Genetic testing can help determine safest dose of warfarin for joint surgery patients

A new five-year study of nearly 1,600 patients finds that genetic testing can help determine the safest dose of the blood thinner warfarin, with fewer side effects, in patients undergoing joint replacement surgery.

Considering a patient’s genetic makeup when prescribing warfarin—a blood thinner commonly prescribed to prevent life-threatening blood clots—can mean fewer adverse side effects like haemorrhage, researchers found.

Warfarin is a commonly prescribed, very effective anticlotting medicine — but it’s often associated with adverse complications and each patient requires a different dosage to achieve the desired treatment effect.

That unique dosing is based in part on an individual’s genetics, and great interest exists in understanding whether an individual’s genetics can guide how to best prescribe warfarin to reach the optimal therapeutic range.

Now, researchers from Intermountain Medical Center, along with four other research centers, including Washington University School of Medicine in St. Louis, which led the national study, have shown that outcomes greatly improve for older patients who undergo elective hip or knee replacement when the dose of warfarin is based on how a patient’s liver metabolizes the blood thinner, which can be discovered using a blood test.
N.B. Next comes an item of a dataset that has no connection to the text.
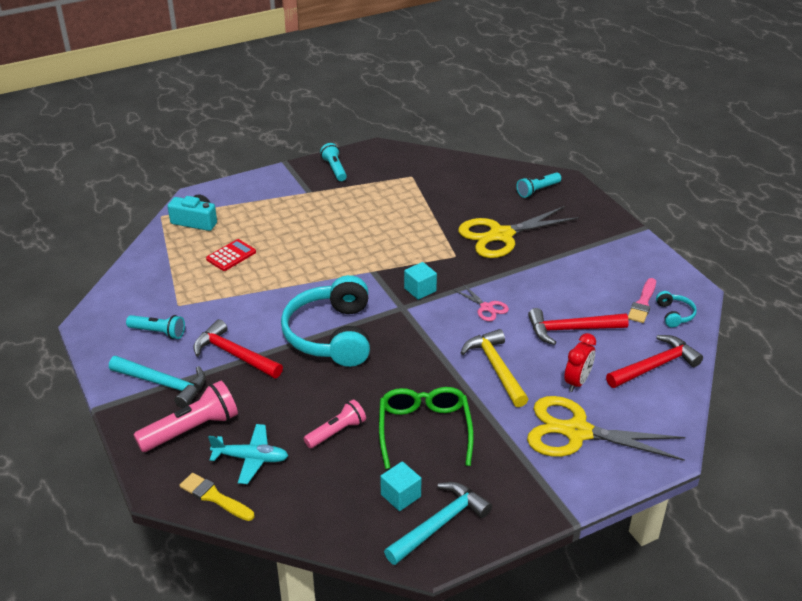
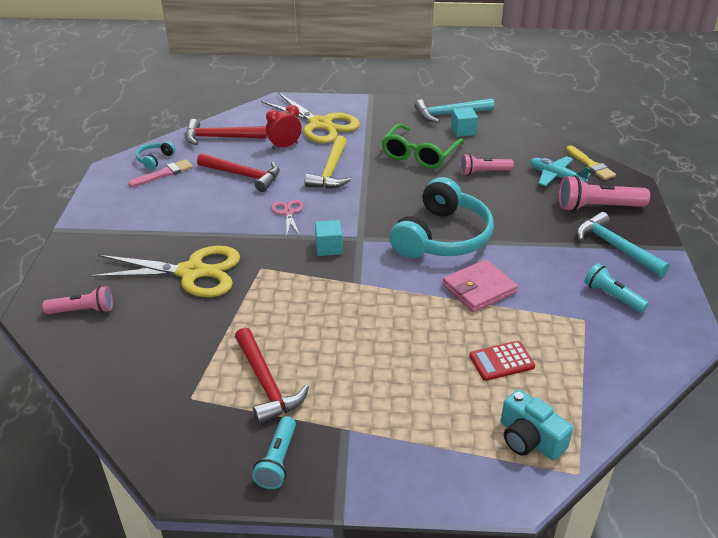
camera: 150 degrees left, 0 degrees up
(234, 354) = (541, 250): red hammer -> red hammer (266, 384)
(273, 300) = (479, 289): none -> pink wallet
(537, 190) = (83, 310): turquoise flashlight -> pink flashlight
Researchers say study findings from the GIFT study (Genetics Informatics Trial of Warfarin to Prevent Deep Venous Thrombosis) are significant. Compared to patients who received a standard dose, patients who received genetically-dosed warfarin had a 27 percent reduction in complications.

Specifically, their major bleeding was reduced by 75 percent, the incidence of excessive international normalized ratios was reduced by about 30 percent, and blood clots occurred 15 percent less often. No patients died during the study.

The findings from the GIFT study are published and could be used immediately. The Food and Drug Administration has since 2007 included language in its warfarin packaging that encourages the use of genetic guidance, if it’s available.

“Differences can be identified by looking at a patient’s genetic makeup, and specifically at the genes that are responsible for the liver’s metabolism of the drug,” said Scott Woller, MD, co-director of the Thrombosis Program at Intermountain Medical Center and principal investigator for Intermountain Healthcare.